I wonder what happened to this amp?.. it plays nice just after a replacement!

mosfets are IRFZ44N, PWM generator is TL494.

thanks in advance!


----------



## TrickyRicky (Apr 5, 2009)

Replace the mosfet predrivers and the pwm ic.


----------



## KSakai (Jul 31, 2015)

i'll do it maybe on Tuesday.. i should buy the mosfets, drivers and controller :blush:

anyway is it fine if i use IRF3205 if i can find one?..i'm sure it does nothing but i thought more headroom is good :blush:


----------



## TrickyRicky (Apr 5, 2009)

You can use the IRF3205's just make sure your gate resistor is within 33ohm-100ohm. 

I don't know if that amplifier uses mosfet predrivers, so trace the squarewave outputs from the PWM pins and see for yourself.


----------



## KSakai (Jul 31, 2015)

the drivers are 2SA1266..small BJTs
waveform from 494 itself wasnt a good sqwv and from the drivers i can say it's completely horrible :blush:


----------



## TrickyRicky (Apr 5, 2009)

I would replace what I mentioned earlier....PWM IC, Mosfets, mosfets predrivers, gate resistors and test with a small 5-10 amp fuse just in case there is something else wrong with it.

Were you getting audio when it was working? If so you could cancel the amplifier section and concentrate on the power supply side.


----------



## KSakai (Jul 31, 2015)

okay.. i'll buy the parts tomorrow 

yes, i got a clean audio everytime i replace the mosfets


----------



## TrickyRicky (Apr 5, 2009)

Just curious, were are you buying your components from (hoping not from ebay, as that may be the reason why they keep failing).


----------



## KSakai (Jul 31, 2015)

i bought them from local store..
i actually still guessing if they're fake or original IRFZ44N

any clue for fake/original mosfets?..some of mine were labelled pretty bad like off center, bigger fonts, etc


----------



## TrickyRicky (Apr 5, 2009)

Order them from mouser, digikey, or arrow electronics. Stores may be generic NTE crap.

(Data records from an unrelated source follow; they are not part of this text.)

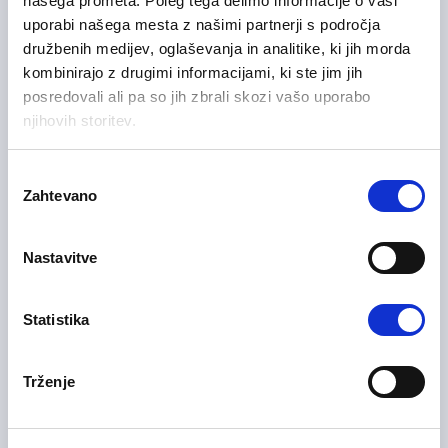
našega prometa. Poleg tega delimo informacije o vaši
Manager) m/ž
uporabi našega mesta z našimi partnerji s področja
družbenih medijev, oglaševanja in analitike, ki jih morda
Prodaja in poslovni razvoj
kombinirajo z drugimi informacijami, ki ste jim jih
Podravska regija
Fleksibilno delo
posredovali ali pa so jih zbrali skozi vašo uporabo
njihovih storitev.
Izbira
Samostojni komercialist na
Zahtevano
11/06/2026
soglasja
terenu HoReCa – B2B m/ž
Nastavitve
Prodaja in poslovni razvoj
Osrednjeslovenska regija
Delo na lokaciji, Fleksibilno delo
Statistika
Trženje
01/06/2026
Servisni inženir m/ž
Informacijske tehnologije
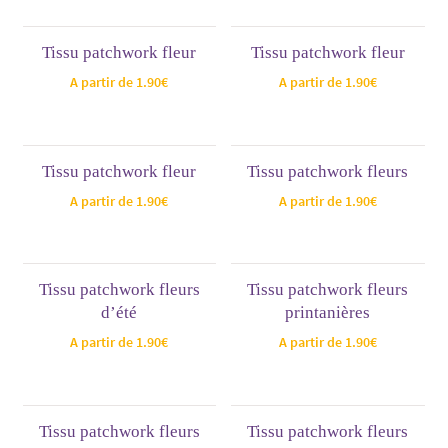
Tissu patchwork fleur
Tissu patchwork fleur
A partir de
1.90
€
A partir de
1.90
€
Tissu patchwork fleur
Tissu patchwork fleurs
A partir de
1.90
€
A partir de
1.90
€
Tissu patchwork fleurs
Tissu patchwork fleurs
d’été
printanières
A partir de
1.90
€
A partir de
1.90
€
Tissu patchwork fleurs
Tissu patchwork fleurs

I have a couple irf3205 if you wanna try those..let me know how many you need , they cost about a buck each, just notice were your from...so you should have suppliers in your country just don't know how reliable or if genuine.


----------



## KSakai (Jul 31, 2015)

i forgot to buy the parts yesterday :blush:

i was too concentrated on my DIY amp lol


----------